Stopping treatment and relying on diet alone at 18 years old is not clinically ideal. It would benefit young adults if treatment with sapropterin could be continued for as long as possible during final brain development and transition into adulthood. Taking this into account the maximum age at which sapropterin can be considered a cost‑effective use of NHS resources is 21. However, for this use to be cost effective people would need to continue the dose they were having when they were under 18. In practice this may mean that some young adults may need more dietary control alongside sapropterin between the ages of 18 and 21 (inclusive) than they would with a higher dose. Sapropterin is recommended for people aged 18 to 21, continuing the dose they were having before turning 18. People who have not had sapropterin before turning 18 can still have it until they turn 22. But the purpose of recommending sapropterin for this age group is to allow more control of phenylalanine levels while transitioning from sapropterin to dietary control alone by age 22, when the brain is nearly fully developed.

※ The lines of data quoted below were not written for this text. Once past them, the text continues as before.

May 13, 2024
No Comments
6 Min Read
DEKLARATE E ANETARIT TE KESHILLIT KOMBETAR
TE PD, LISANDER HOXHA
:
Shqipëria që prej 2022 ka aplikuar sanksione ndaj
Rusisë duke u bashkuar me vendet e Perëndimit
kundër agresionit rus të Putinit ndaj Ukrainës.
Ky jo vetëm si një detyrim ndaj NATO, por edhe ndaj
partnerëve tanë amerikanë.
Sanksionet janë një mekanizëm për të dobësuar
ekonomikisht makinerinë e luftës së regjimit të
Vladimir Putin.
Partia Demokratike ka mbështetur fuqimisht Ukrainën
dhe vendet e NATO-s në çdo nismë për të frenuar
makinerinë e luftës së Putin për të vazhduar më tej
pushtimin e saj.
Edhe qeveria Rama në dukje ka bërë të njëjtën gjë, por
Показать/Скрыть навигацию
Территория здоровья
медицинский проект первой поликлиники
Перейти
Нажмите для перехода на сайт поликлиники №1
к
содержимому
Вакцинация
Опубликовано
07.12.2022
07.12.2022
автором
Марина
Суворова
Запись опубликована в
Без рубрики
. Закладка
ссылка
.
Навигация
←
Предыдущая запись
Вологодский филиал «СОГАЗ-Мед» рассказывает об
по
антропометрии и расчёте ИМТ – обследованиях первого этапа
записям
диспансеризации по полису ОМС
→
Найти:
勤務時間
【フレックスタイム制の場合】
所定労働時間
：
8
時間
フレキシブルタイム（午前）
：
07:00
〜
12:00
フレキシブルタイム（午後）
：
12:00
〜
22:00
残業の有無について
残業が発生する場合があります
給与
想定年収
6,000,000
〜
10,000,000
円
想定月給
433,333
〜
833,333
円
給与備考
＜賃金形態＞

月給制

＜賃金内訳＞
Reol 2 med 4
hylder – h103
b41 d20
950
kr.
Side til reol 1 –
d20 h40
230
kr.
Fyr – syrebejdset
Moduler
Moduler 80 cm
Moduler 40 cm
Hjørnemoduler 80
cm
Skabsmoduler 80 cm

The risk of irreversible brain damage reduces with age, particularly after brain development is complete. So the adverse effects of being unable to follow the protein-restricted diet are considerably reduced in adults compared with the risks in childhood. Adults may still gain considerable benefit from sapropterin because of fewer symptoms related to raised phenylalanine levels, without having to follow the protein-restricted diet as strictly. However, these benefits are included in the economic modelling. Also, in adults the weight-based dose together with the higher average mg per kg dose results in costs that are considerably higher than in children, but the benefits are not correspondingly higher for adults. Even taking into account any uncaptured benefits in adults, the cost-effectiveness estimates are substantially higher than what NICE considers an acceptable use of NHS resources. So, it is not recommended for adults after they reach the age of 22.
Raised phenylalanine levels in pregnant women with PKU can cause severe birth defects in their unborn children. This could increase maternal anxiety, with the additional burden of the even more restrictive diet that is needed during pregnancy to maintain the stricter recommended phenylalanine levels. There is not enough evidence to predict how much sapropterin might prevent harm to the unborn child. If the risk of major harm is reduced, which is possible, then there are likely to be major lifelong benefits for the unborn child. The benefits for the pregnant woman with PKU who has the treatment are included in the cost-effectiveness analysis, but benefits for the unborn child have not been included. Taking the benefits for both these individuals into account, the cost-effectiveness estimates are likely to be within what NICE considers acceptable. So, sapropterin is recommended during pregnancy until birth.